Geschichte der Russlanddeutschen
Die Geschichte der Russlanddeutschen lässt sich bis in
das Mittelalter zurückverfolgen. Damals richteten
Lübecker Kaufleute ein Handelskontor in Nowgorod ein.
Iwan II. beorderte im 15. Jahrhundert weitere Fachleute
aus Deutschland nach
Moskau. Von Zar Alexej Michajlowitsch stammt ein Erlass, wonach Aussiedler sich
außerhalb der Stadtgrenzen Moskaus niederzulassen
hatten. Die “Deutsche Vorstadt” wurde Mitte des 17.
Jahrhunderts von mehr als 1.000 Menschen bewohnt, welche
sich auf 206 Höfe
aufteilten. Zahlreiche von den russischen Zaren
angeworbene deutsche Fachkräfte ließen sich in der von
Peter I. im Jahre 1703 gegründeten neuen Hauptstadt
Sankt Petersburg nieder.
Der Einfluss der Russlanddeutschen im Lande wuchs. Viele
Ratgeber und Minister der Zarenfamilie stammten aus
Deutschland. Katharina II., die deutschstämmige
Prinzessin von Anhalt-Zerbst-Dornburg, strebte mit ihrem
aufgeklärten Absolutismus eine Kolonisation der dünn
besiedelten Gebiete Russlands an. Den ausländischen
Siedlern wurden zahlreiche Privilegien zugebilligt. Dies
war ein weiterer Anreiz für deutsche Auswanderer, welche
mit den Folgen des Siebenjährigen Krieges zu kämpfen
hatten, der besonders der Pfalz, Baden oder der
Rheinprovinz stark zugesetzt hatte. Mitte des 18.

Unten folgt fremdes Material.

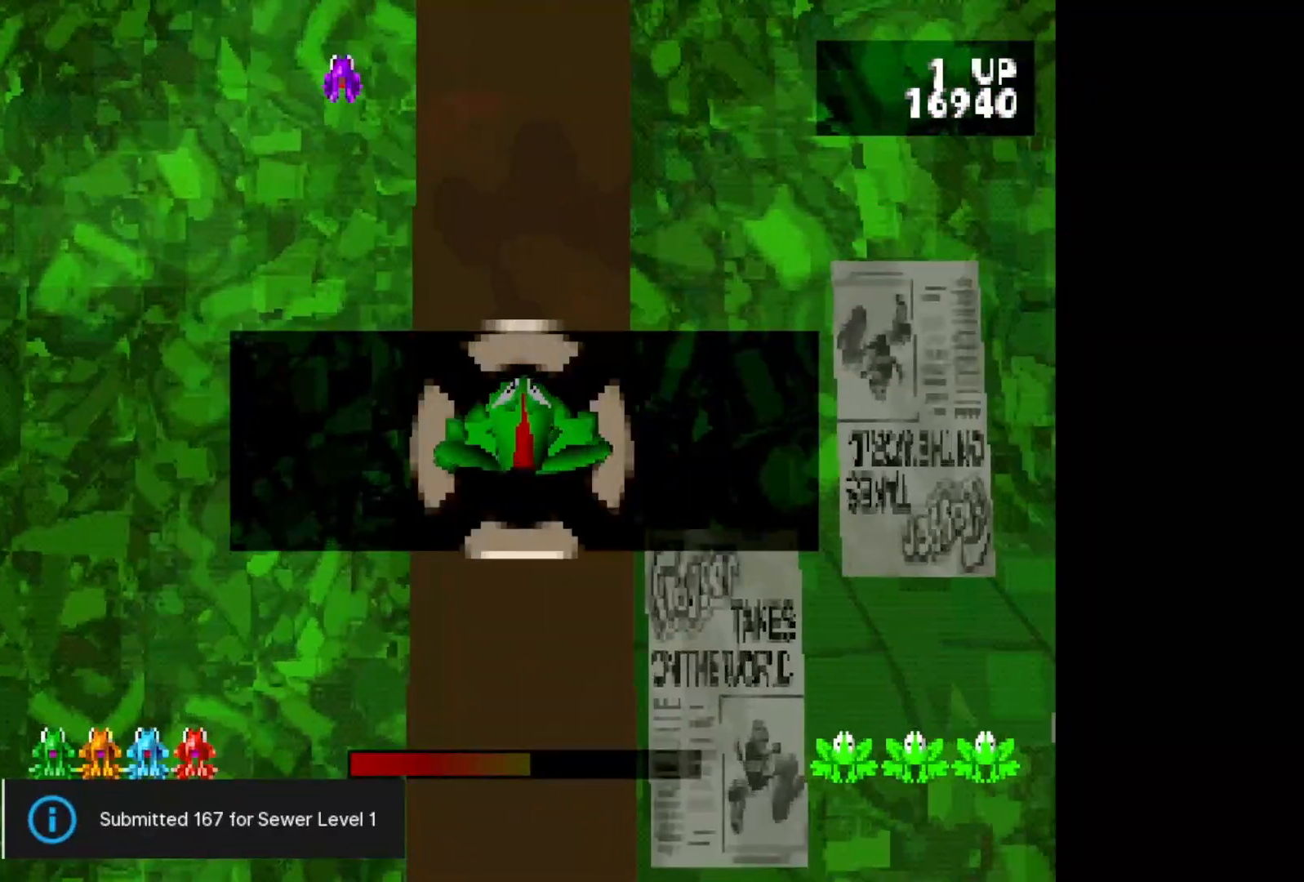
{"buttons": [], "events": [[250, "CROSS", "down"], [300, "CROSS", "up"]]}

Jahrhunderts traten 30.000 deutsche Auswanderer die
beschwerliche Reise nach
Russland an. Ihre Vorstellungen
von der neuen Heimat wurden nicht erfüllt. Sie durften
sich nicht in den Städten niederlassen und wurden in das
Wolgagebiet abgeschoben, wo keine Chance bestand, in den
erlernten Berufen eine Arbeit zu finden. Es bestand
lediglich die Möglichkeit, sich mit landwirtschaftlichen
Tätigkeiten über Wasser zu halten.
Ende des 18. Jahrhunderts siedelten etwa 165.000
Russlanddeutsche im Wolgagebiet. Neben dem
Wolgagebiet war auch das Schwarzmeergebiet ein
bevorzugter Ort für die Ansiedlung von
Russlanddeutschen.
Ende des 18. Jahrhunderts kamen aus
dem heutigen Polen die ersten Siedler. Die
landwirtschaftlich erfahrenen mennonitischen
Glaubensflüchtlinge hatten Vieh und Gerätschaften im
Gepäck und fassten schnell Fuß. Ende des 19.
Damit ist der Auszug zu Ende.